Gov. Andrew Cuomo announced Monday the state would be aligning its guidance with the current guidelines on summer camps.
“The numbers show that the risk of transmission by children is extremely low, especially in the state. We are going to modify the CDC guidance and allow schools to choose no mask outside for children,” the governor said at a press conference.
State Health Commissioner Dr. Howard Zucker wrote a letter Friday to the CDC expressing concerns about the difference in mask guidelines between schools and summer camps. The letter also said the state would start allowing districts to waive the mask rule (both indoors and outdoors) starting Monday unless the CDC said otherwise.

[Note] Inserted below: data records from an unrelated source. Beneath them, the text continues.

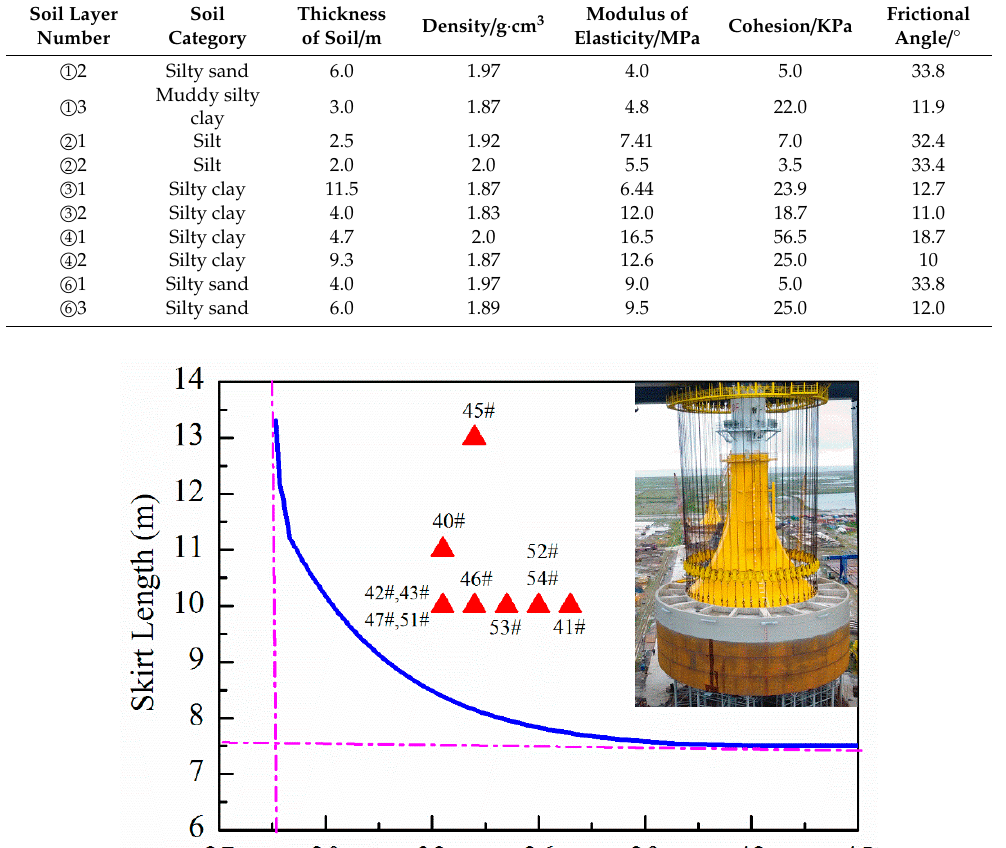
Table 2. The characteristic parameters of the soil layer.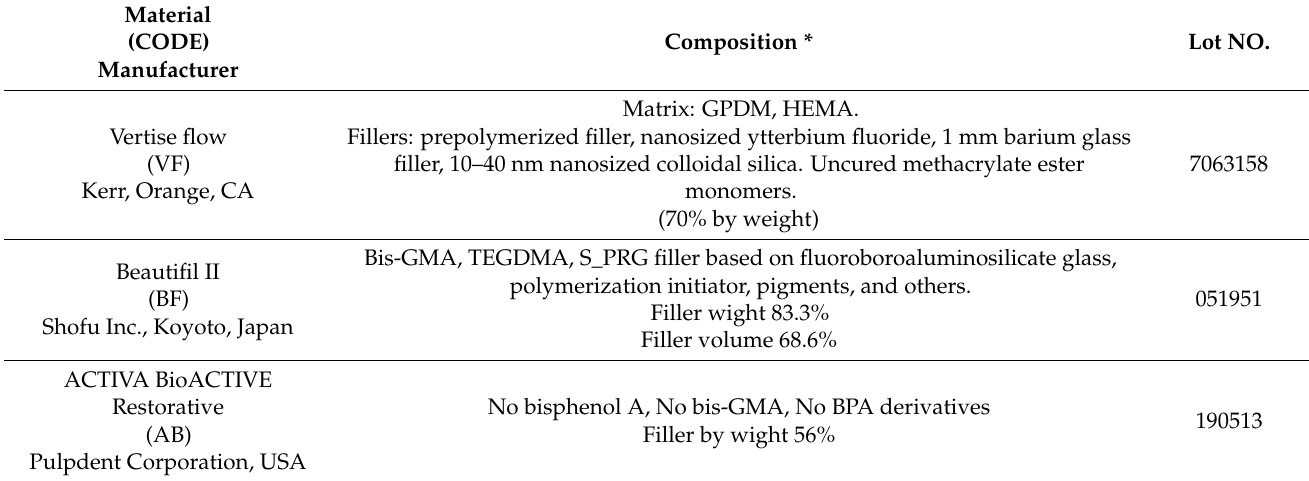
Table 1. The chemical composition of the used materials in the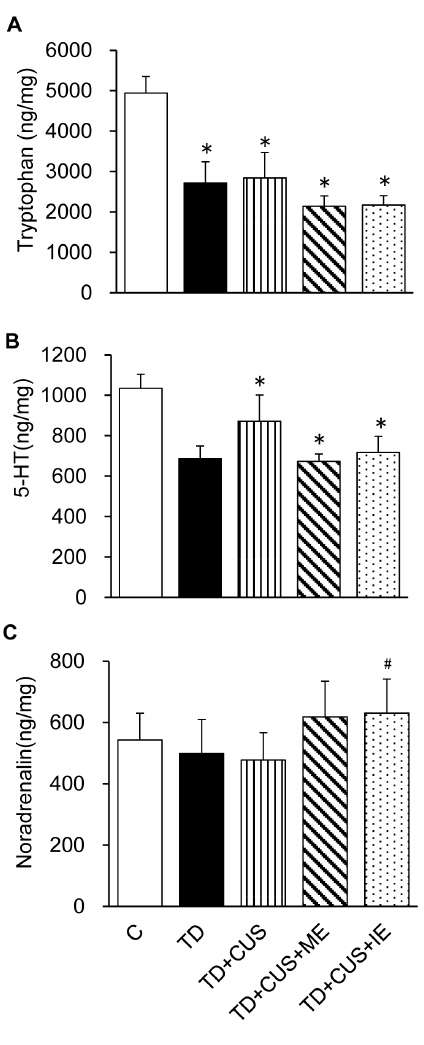
Figure 3. Effects of tryptophan deficiency, CUS and regular exercise on the levels of tryptophan (a), 5-HT (b) and noradrenaline (c) in the hippocampus. Data are expressed as mean 6 SEM. * , p , 0.05 vs. C; # , p , 0.05 vs. C, TD, TD +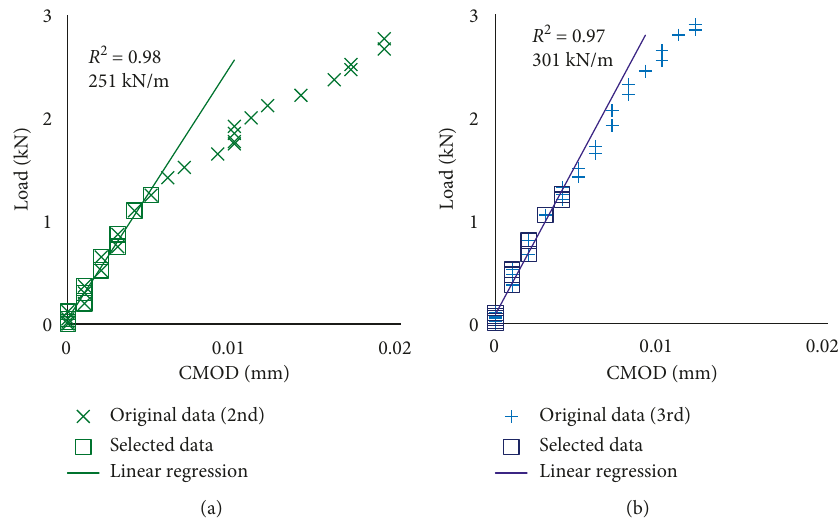
Figure 4: Example of the initial slope of the load-CMOD curve of (a) the 2nd loading and (b) the 3rd loading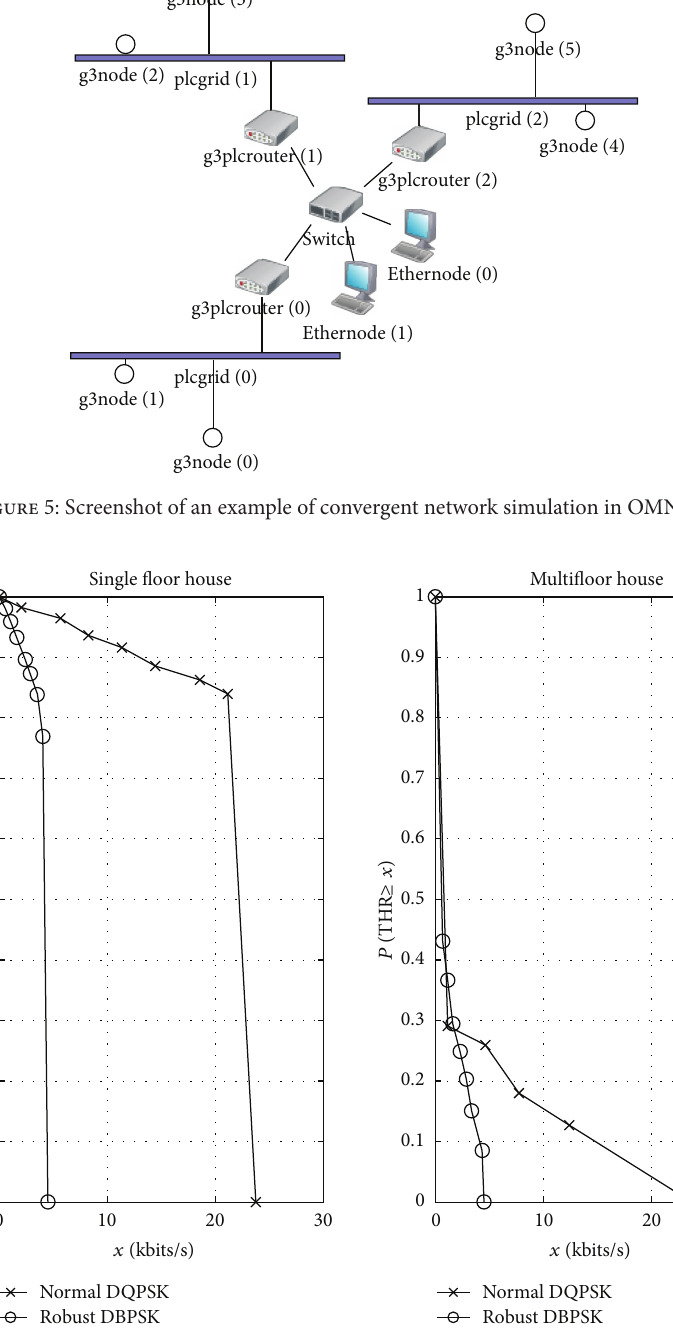
F 6: CCDF of the measured THR for G3-PLC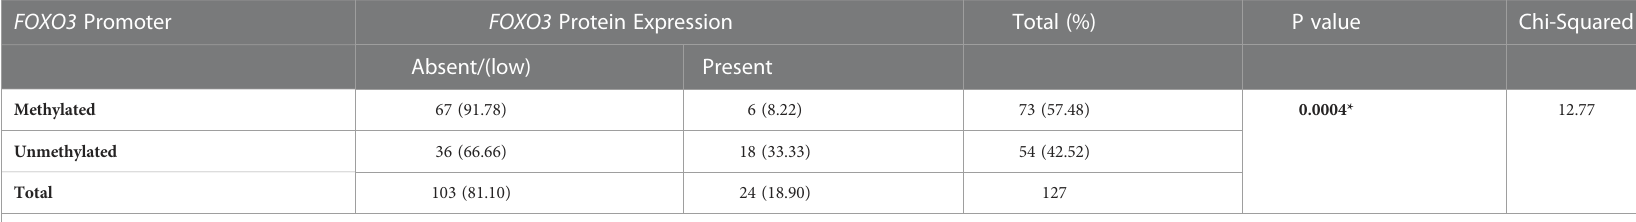
TABLE 5 Correlation study of promoter methylation with protein expression in breast cancer patients from North India.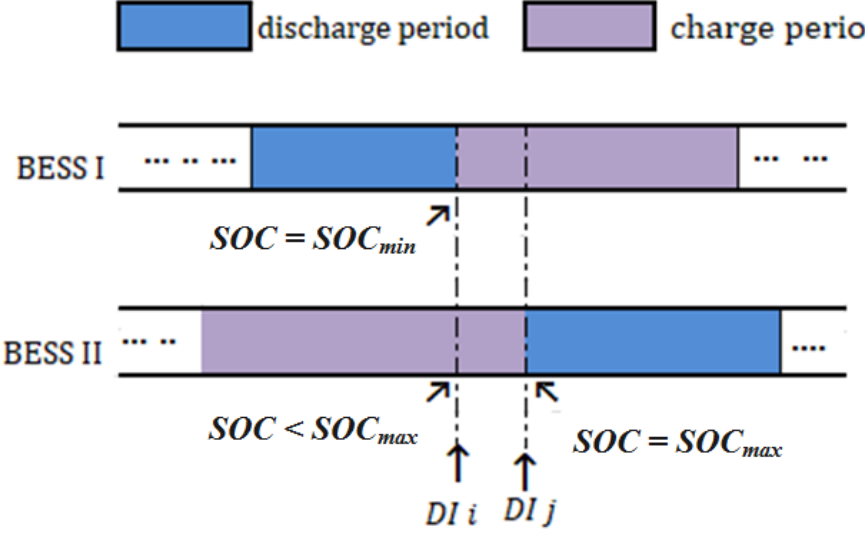
Figure 4. BESS’s asynchronous state exchange strategy [39].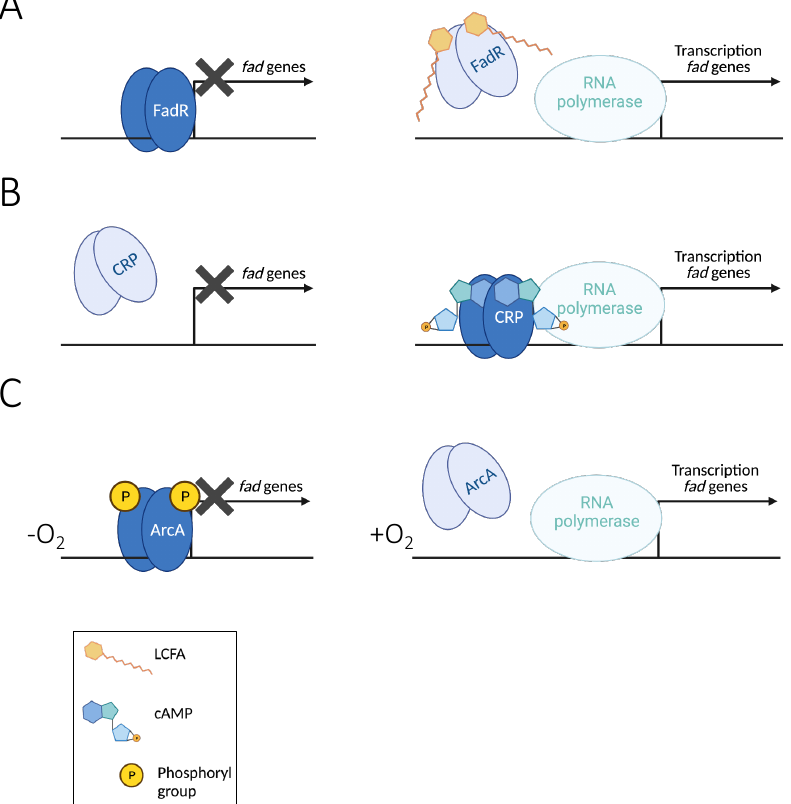
Figure 10. Control of fad gene expression by FadR, CRP, and ArcA. ( A ) FadR. A dimer of FadR binds the fad promoters. It prevents the RNAP binding and inhibits the transcription, as shown by the black cross ( left ). Binding of long-chain acyl-CoA results in conformational modification of FadR, which leaves the DNA, and as a consequence, the RNAP is recruited and transcription starts ( right ). ( B ) CRP: catabolite repression in the presence of glucose prevents fad gene expression ( left ). In the absence of glucose, the cAMP levels increase and the cAMP/CRP dimer binds the DNA and recruits the RNAP, so the transcription starts ( right ). ( C ) ArcAB two-component system: the absence of oxygen is sensed by ArcB, which auto-phosphorylates and transfers the phosphoryl group to ArcA. ArcA-P binds to DNA, preventing the RNAP recruitment ( left ). In the presence of oxygen, ArcA cannot bind DNA and the fad genes are transcribed ( right ). A legend with the cofactors of the different regulators is shown in the panel on the bottom.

Cuomo said he and Zucker spoke to the CDC over the weekend, and he says the organization was not comfortable with lifting indoor masking requirements. The governor said the CDC brought up the soon-to-be-over school year, as well as any reconfigurations districts could have to make to accommodate the indoor rule change.
“You would have to do a whole new set of guidance, we only have two weeks (left of school) you’d have to communicate with all the parents, you’d have to communicate with the teachers and… leave it alone for two weeks but then get it ready for September is basically is what it is,” Cuomo explained.
Kathleen Graupman, president of the Monroe County Council of School Superintendents, issued the following statement.
"Based on the Governor’s press conference today, school districts are expecting updated written guidance in the near future that will clarify masking requirements. It is unfortunate that the State continues to put school districts in untenable situations regarding decision making. Local superintendents are making the best decisions they can based on their local conditions and their communities.”
While the indoor masking mandate has not been lifted, at least three local school districts announced they are recommending masks indoors, but not requiring them.
Webster's Interim Superintendent Brian Neenan said in a letter to parents that current state guidance for school reopening states: “Students who are unable to medically tolerate a mask, including students where such mask would impair their physical health or mental health are not subject to the required use of a mask.”
He says there is general consensus that this section allows for school districts’ discretion to address situations such as high heat days. As of Monday, June 7, Neenan says, with the understanding that masks are still encouraged indoors, the districts will “respect each families’ choice to make the best decision for the physical and mental health and safety of their children to wear, or not to wear, a mask on school grounds, indoors and outdoors, or on school transportation.”